---- Excerpted text

Leetcode 10. Regular Expression Matching

10. RegularExpression Matching

Hard, Dynamic Programming

Given an input string s and a pattern p, implement regular expression matching with support for '.' and '*' where:

• '.' Matches any single character.​​​​
• '*' Matches zero or more of the preceding element.

The matching should cover the entire input string (not partial).

 

Example 1:

Input: s = "aa", p = "a"

Output: false

Explanation: "a" does not match the entire string "aa".

Example 2:

Input: s = "aa", p = "a*"

Output: true

Explanation: '*' means zero or more of the preceding element, 'a'. Therefore, by repeating 'a' once, it becomes "aa".

Example 3:

Input: s = "ab", p = ".*"

Output: true

Explanation: ".*" means "zero or more (*) of any character (.)".

--------
---- Items

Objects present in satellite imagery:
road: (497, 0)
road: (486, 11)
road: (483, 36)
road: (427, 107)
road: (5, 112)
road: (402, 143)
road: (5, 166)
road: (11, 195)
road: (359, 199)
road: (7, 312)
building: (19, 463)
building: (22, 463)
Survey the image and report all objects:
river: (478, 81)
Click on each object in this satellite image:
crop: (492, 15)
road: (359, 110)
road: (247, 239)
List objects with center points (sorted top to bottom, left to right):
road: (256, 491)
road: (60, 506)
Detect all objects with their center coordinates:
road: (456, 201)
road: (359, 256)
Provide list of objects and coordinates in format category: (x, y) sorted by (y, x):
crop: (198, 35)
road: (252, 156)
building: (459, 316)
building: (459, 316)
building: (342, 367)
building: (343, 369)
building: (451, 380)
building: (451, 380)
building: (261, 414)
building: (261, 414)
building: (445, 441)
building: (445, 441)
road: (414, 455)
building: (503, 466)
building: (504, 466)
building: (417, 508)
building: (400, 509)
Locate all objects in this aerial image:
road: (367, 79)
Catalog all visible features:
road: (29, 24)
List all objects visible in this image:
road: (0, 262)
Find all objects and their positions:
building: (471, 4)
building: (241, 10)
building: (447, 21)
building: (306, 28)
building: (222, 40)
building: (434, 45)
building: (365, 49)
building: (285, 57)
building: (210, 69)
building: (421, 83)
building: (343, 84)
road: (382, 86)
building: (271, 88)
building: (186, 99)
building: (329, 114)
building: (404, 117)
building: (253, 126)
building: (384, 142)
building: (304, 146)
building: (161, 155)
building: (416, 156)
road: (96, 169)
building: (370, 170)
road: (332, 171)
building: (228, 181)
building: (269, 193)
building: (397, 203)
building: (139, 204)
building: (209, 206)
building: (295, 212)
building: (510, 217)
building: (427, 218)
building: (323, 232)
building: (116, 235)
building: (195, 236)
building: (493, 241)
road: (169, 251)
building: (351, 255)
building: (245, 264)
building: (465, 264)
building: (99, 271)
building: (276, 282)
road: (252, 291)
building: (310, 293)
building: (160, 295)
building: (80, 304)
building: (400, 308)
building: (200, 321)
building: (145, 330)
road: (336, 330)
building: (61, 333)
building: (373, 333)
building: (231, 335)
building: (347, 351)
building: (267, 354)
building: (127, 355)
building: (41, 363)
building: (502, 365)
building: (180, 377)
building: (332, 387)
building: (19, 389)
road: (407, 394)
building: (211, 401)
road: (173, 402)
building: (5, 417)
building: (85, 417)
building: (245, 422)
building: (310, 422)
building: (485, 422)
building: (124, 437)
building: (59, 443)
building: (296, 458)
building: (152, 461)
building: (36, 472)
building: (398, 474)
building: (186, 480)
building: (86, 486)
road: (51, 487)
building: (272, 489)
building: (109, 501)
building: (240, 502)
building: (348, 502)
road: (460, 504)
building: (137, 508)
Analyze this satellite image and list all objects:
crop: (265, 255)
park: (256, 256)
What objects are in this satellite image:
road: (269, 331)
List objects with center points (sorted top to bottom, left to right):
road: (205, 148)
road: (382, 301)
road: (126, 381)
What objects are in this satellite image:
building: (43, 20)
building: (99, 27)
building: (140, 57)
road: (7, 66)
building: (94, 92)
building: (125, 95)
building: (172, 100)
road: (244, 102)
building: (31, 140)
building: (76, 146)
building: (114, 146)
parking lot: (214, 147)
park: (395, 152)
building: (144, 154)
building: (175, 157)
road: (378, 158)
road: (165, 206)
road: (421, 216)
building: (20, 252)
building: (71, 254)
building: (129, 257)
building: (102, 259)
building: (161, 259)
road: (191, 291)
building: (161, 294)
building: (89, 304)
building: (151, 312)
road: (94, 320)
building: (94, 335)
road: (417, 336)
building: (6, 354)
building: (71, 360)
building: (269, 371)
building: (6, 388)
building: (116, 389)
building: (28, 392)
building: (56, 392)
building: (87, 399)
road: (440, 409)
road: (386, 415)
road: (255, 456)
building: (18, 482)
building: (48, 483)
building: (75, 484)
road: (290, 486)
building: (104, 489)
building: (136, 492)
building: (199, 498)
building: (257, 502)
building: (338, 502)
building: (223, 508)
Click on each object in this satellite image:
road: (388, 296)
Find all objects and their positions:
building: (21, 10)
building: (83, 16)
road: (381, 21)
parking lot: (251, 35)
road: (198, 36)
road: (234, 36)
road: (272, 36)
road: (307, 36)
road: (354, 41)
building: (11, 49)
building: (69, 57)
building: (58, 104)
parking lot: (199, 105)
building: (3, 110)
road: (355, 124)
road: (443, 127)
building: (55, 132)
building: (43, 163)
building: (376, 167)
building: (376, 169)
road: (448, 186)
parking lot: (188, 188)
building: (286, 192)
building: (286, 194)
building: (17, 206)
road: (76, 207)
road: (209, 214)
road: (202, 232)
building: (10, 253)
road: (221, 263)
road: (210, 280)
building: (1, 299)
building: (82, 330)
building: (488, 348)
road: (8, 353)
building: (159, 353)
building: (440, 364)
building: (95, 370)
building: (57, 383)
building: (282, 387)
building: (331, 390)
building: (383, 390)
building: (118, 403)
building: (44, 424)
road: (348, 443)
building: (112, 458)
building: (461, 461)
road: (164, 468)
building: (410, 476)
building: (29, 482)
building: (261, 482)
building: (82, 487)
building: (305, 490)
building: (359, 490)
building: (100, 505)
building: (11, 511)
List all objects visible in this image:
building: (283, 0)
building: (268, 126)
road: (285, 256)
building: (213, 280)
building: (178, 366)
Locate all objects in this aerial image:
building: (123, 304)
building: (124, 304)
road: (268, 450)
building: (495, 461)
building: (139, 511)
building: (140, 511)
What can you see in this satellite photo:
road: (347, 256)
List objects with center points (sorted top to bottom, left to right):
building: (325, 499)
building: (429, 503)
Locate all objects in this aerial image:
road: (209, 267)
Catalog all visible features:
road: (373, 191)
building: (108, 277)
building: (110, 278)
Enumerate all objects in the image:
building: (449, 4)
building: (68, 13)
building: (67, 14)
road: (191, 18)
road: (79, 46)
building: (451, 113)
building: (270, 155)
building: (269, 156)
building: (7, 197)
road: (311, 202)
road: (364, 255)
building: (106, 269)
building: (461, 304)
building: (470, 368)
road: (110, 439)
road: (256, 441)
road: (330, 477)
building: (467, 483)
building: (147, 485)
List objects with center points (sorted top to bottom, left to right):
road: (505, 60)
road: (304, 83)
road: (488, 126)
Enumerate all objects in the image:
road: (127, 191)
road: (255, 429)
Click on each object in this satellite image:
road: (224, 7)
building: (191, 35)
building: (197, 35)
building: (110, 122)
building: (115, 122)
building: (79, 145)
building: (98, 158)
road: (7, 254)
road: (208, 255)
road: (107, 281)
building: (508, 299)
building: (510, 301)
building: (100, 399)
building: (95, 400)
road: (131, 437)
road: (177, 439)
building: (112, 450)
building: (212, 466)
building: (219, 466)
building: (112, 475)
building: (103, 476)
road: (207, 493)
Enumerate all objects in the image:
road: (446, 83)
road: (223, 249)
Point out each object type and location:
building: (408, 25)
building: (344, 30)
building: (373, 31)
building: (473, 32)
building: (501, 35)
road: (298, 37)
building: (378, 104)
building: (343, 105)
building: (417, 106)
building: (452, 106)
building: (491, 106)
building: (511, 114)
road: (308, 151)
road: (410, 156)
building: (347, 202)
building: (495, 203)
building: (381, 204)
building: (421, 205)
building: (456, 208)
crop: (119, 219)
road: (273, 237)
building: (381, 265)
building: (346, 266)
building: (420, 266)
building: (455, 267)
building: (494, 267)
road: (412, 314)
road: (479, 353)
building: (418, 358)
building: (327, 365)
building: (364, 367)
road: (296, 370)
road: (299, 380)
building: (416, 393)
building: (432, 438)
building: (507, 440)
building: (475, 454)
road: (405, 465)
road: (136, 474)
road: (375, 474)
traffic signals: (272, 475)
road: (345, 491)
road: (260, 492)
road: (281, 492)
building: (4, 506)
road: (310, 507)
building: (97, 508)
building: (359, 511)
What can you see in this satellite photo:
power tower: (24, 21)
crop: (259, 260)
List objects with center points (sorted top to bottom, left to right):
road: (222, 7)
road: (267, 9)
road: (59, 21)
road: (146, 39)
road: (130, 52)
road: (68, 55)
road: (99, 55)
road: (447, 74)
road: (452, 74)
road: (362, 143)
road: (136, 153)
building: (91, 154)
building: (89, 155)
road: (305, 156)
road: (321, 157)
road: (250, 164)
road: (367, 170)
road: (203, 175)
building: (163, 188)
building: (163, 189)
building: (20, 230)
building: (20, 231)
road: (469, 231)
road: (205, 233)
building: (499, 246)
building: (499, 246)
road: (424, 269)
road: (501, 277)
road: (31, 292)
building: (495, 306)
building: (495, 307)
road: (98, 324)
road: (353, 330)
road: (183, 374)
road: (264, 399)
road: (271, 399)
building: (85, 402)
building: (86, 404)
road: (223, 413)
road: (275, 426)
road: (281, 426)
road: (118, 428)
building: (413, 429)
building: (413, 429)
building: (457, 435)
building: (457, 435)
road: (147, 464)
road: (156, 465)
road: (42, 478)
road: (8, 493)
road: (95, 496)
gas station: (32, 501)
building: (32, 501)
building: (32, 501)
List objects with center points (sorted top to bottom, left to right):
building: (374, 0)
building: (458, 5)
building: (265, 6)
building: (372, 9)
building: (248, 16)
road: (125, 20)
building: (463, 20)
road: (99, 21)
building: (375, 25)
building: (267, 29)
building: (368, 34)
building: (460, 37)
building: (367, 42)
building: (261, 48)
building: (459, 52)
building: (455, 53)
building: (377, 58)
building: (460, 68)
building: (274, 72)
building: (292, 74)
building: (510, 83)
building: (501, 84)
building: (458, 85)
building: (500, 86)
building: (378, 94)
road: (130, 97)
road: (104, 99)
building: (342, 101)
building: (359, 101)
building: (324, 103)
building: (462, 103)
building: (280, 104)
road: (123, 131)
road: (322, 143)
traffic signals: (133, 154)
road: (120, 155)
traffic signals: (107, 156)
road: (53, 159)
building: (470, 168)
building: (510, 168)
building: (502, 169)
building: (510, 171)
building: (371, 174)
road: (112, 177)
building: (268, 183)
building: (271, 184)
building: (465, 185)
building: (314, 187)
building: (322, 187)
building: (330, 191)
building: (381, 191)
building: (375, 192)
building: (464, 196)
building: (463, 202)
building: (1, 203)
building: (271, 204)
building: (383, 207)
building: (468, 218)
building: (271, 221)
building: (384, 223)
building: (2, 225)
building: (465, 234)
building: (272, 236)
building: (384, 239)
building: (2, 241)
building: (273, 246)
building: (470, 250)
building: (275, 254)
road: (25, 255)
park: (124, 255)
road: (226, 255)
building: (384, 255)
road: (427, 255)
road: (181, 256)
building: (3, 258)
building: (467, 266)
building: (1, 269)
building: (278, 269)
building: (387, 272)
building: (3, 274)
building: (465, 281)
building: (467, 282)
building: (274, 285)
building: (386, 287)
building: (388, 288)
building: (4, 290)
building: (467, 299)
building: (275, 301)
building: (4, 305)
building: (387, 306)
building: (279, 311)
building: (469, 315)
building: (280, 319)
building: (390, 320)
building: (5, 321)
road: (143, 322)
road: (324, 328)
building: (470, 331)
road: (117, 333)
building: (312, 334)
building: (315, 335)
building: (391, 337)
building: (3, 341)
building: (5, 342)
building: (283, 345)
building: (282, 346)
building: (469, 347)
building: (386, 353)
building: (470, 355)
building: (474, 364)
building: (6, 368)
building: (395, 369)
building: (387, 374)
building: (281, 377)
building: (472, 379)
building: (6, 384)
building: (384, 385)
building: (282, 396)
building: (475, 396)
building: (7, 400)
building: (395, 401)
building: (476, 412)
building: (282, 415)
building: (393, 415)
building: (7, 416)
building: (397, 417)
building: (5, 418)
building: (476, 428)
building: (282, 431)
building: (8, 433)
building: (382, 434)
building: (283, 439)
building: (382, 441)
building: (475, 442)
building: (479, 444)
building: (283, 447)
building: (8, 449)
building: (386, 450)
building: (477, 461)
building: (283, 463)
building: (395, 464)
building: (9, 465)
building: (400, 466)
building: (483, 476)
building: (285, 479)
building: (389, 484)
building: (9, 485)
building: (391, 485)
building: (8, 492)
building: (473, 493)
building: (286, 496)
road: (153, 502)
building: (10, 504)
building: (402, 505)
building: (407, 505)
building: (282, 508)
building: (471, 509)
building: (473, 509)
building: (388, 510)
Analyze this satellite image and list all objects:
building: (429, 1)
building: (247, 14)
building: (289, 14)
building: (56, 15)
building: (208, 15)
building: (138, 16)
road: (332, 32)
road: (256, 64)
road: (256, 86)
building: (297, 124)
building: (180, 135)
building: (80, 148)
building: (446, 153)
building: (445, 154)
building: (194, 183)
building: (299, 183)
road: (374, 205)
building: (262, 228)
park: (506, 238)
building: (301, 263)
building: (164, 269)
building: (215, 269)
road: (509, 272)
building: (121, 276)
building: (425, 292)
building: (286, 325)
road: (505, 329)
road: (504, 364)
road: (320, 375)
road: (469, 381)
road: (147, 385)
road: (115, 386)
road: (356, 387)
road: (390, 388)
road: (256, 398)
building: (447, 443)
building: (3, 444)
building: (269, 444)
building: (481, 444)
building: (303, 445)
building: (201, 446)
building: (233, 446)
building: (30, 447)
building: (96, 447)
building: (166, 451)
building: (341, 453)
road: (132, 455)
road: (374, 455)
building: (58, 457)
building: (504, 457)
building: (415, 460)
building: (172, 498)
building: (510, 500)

--------

*Short exercise 1*:
List every pattern p given as input in the examples of the regular expression matching problem.
*Short exercise 2*:
Continue the regular expression matching problem from its final sentence.

*Written answer 1*:
"a", "a*", ".*"

*Written answer 2*:
 

Constraints:

• 1 <= s.length <= 20
• 1 <= p.length <= 20
• s contains only lowercase English letters.
• p contains only lowercase English letters, '.', and '*'.
• It is guaranteed for each appearance of the character '*', there will be a previous valid character to match.

To solve the Regular Expression Matching problem, we need to use Dynamic Programming (DP) to handle the pattern p and the string s effectively, especially considering the wildcard characters . and *.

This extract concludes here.